“In questi casi non resta per pregare, almeno se sei credente. E io lo sono. Ho pregato davanti al corpicino della neonata annegata”. Il dottore Francesco D’Arca, responsabile del poliambulatorio di Lampedusa, è stremato. Come i colleghi che hanno condiviso con lui il flusso inarrestabile degli sbarchi. Come tutti quelli che si sono trovati nella trincea. E hanno cercato di svuotare il secchiello del dolore con mani cariche di umanità.
Chi vive laggiù, nelle ore più drammatiche, affronta le sue giornate alla stregua di una missione difficilissima. E come potrai dimenticare, anche se indossi un camice bianco e fai il tuo lavoro, una bambina che è partita da una speranza cucita da altri, alla stregua di un vestito colorato, per approdare alla sua morte?
“Sono stato io a compiere l’ispezione sanitaria sul cadavere della piccola annegata – spiega il dottore D’Arca –. Una creaturina di cinque mesi, una femminuccia, lo dico con molto affetto. Ne ho viste purtroppo tante di situazioni così, di bambini morti, di tragedie. Vieni colpito ogni volta, come se facessero parte della tua famiglia. Qui tutti si sono dati da fare, al massimo, senza lamentele, senza defezioni, nell’isola. Ho visto un grandissimo impegno nelle forze dell’ordine e nei semplici cittadini. Nessuno si è tirato indietro. A noi del poliambulatorio spetta il triage, la prima accoglienza sul molto Favaloro.

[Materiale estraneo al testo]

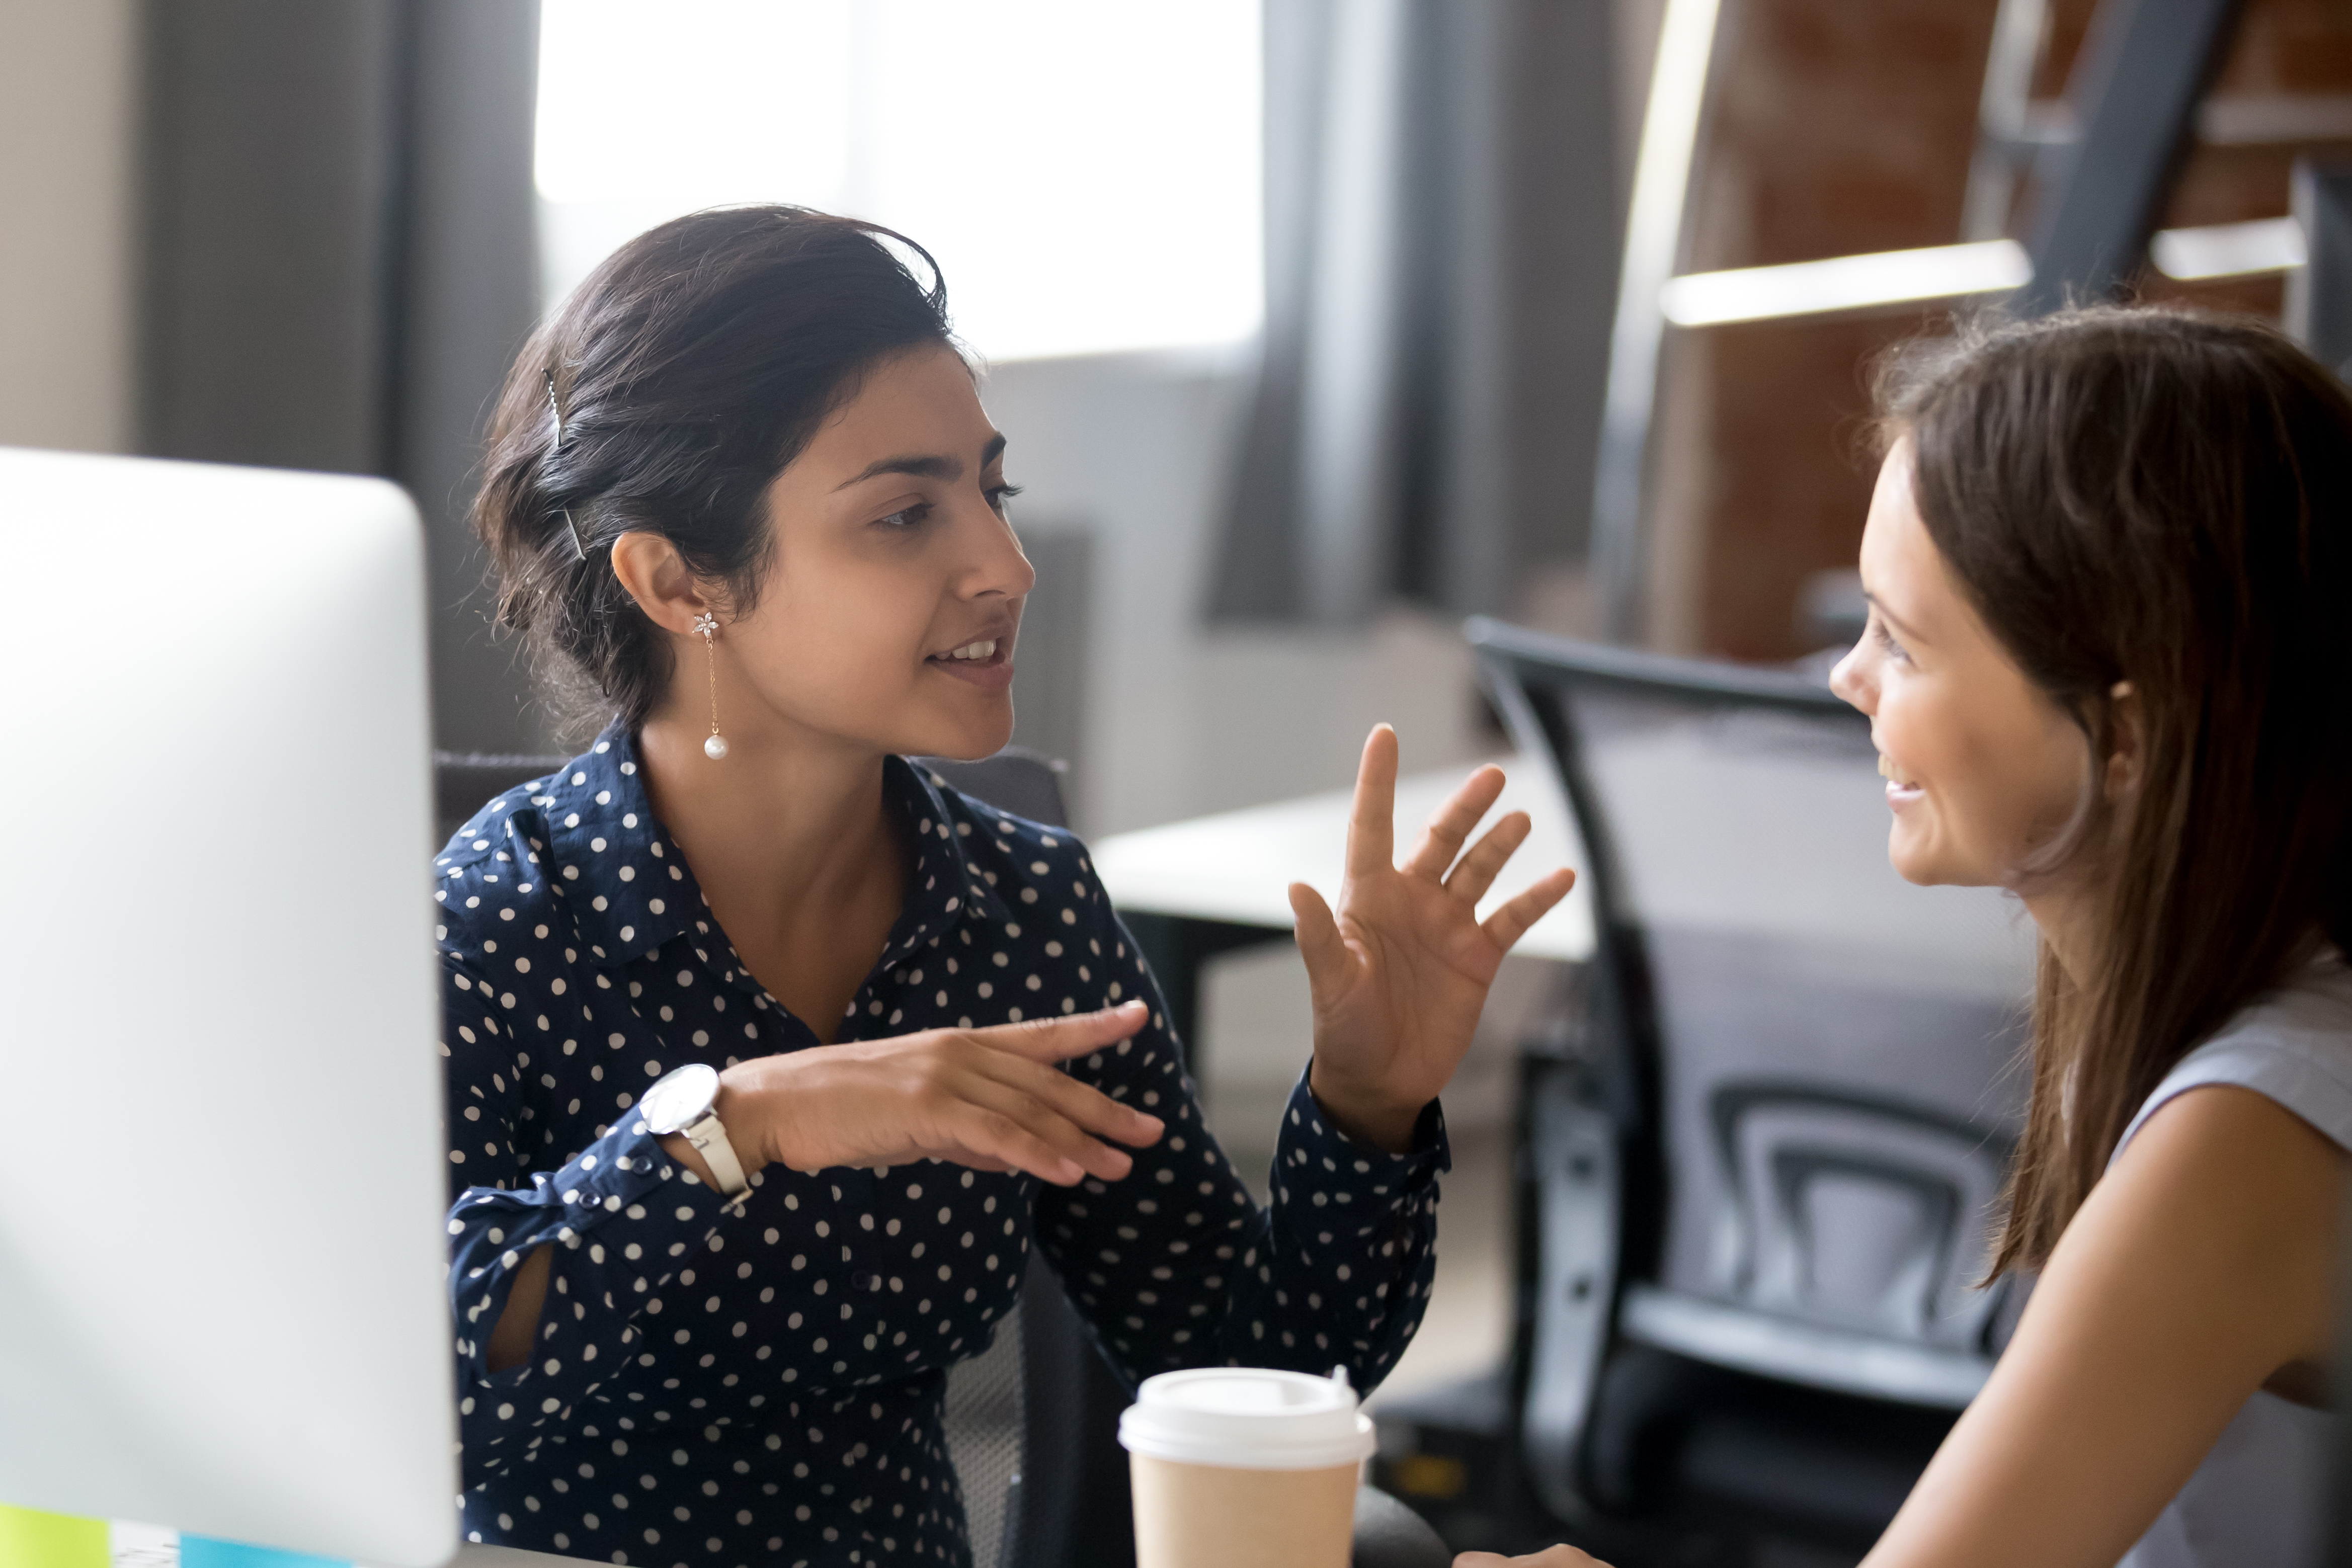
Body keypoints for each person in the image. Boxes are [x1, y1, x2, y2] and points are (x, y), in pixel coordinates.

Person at [434, 204, 1574, 1567]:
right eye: (905, 512)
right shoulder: (500, 918)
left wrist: (1367, 1101)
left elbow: (1249, 1365)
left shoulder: (1020, 912)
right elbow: (425, 1386)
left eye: (992, 489)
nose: (1003, 565)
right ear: (679, 579)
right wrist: (741, 1121)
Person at [1456, 307, 2352, 1568]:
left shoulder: (2246, 1131)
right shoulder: (2203, 1015)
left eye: (1903, 639)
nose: (1846, 677)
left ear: (2129, 737)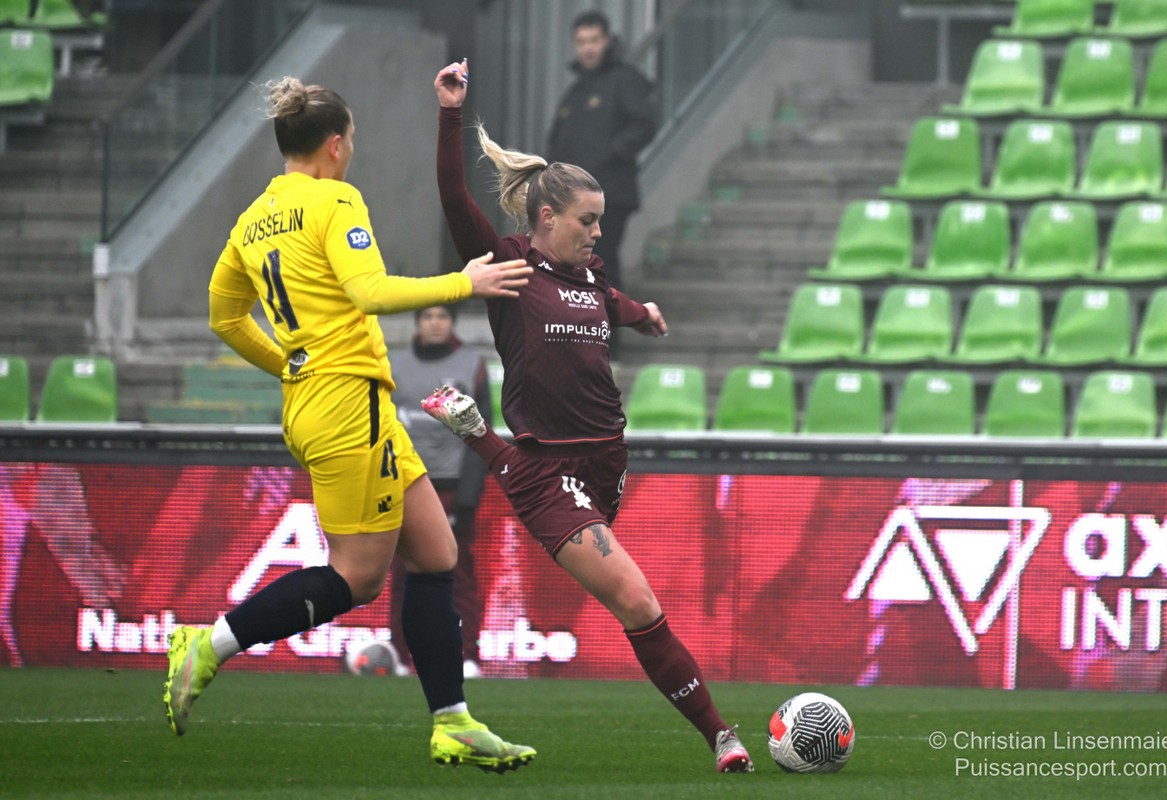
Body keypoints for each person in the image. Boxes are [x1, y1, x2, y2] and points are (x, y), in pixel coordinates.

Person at [163, 76, 537, 773]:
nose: (353, 151)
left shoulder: (252, 219)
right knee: (358, 578)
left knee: (436, 555)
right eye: (353, 140)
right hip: (346, 404)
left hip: (328, 400)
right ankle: (208, 645)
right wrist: (466, 281)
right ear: (335, 145)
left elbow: (224, 315)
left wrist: (288, 364)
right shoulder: (335, 200)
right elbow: (370, 291)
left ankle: (453, 723)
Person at [430, 60, 754, 773]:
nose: (598, 232)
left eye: (600, 220)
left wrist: (643, 315)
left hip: (605, 461)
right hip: (550, 472)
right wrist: (451, 112)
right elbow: (454, 195)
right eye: (589, 220)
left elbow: (608, 303)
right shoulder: (509, 266)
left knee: (633, 604)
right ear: (547, 218)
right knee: (638, 600)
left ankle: (477, 434)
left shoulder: (588, 276)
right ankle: (722, 736)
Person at [389, 304, 491, 679]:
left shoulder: (470, 365)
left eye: (442, 317)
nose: (435, 323)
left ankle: (466, 655)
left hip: (450, 486)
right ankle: (402, 657)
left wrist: (467, 498)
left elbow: (482, 434)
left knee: (457, 573)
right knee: (402, 575)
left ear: (452, 322)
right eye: (428, 317)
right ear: (417, 322)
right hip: (404, 484)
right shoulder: (392, 365)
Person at [545, 10, 657, 296]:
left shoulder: (624, 79)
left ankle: (611, 322)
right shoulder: (576, 91)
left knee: (599, 261)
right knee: (578, 265)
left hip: (609, 193)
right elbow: (557, 141)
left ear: (607, 40)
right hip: (573, 198)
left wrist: (610, 153)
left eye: (594, 40)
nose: (588, 48)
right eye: (581, 42)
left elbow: (644, 124)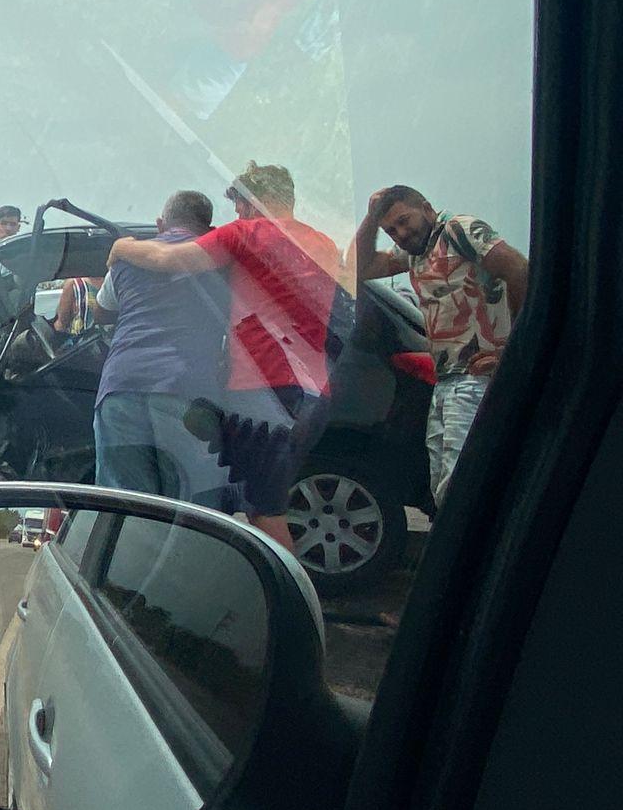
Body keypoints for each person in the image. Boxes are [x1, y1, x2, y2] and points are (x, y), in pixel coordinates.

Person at [107, 162, 343, 551]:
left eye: (239, 205)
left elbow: (170, 259)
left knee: (264, 511)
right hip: (314, 393)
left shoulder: (245, 234)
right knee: (263, 494)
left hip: (264, 391)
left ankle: (290, 598)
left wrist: (122, 247)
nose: (235, 214)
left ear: (255, 202)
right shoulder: (323, 243)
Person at [352, 185, 529, 503]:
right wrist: (369, 219)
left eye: (405, 220)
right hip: (448, 378)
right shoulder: (416, 251)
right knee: (443, 487)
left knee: (459, 486)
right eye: (391, 229)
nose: (401, 233)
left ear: (426, 207)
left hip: (475, 375)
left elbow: (517, 269)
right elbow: (360, 268)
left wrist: (512, 351)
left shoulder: (457, 229)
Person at [92, 191, 232, 506]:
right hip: (188, 390)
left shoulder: (124, 263)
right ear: (208, 228)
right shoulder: (221, 263)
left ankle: (130, 556)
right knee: (193, 505)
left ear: (160, 224)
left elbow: (101, 312)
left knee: (127, 505)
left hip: (120, 388)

Ieri, sul molo, non si poteva quasi camminare”.
Sono attimi di relativa calma, in questo giovedì mattina, dopo l’onda di piena dei corpi, dei morti e dei vivi. “Vedremo nelle prossime ore – dice Francesco, il medico -. Le ultime cinquantasei ore sono state le più pesanti che abbiamo vissuto, per la contemporaneità degli sbarchi. Per fortuna, siamo strutturati. Ieri, c’è stato un parto…”. Un vita che nasce, per una vita che muore. Ma non funziona così. Il sorriso di un bambino che viene al mondo nella tempesta è una benedizione che non anestetizza il dolore.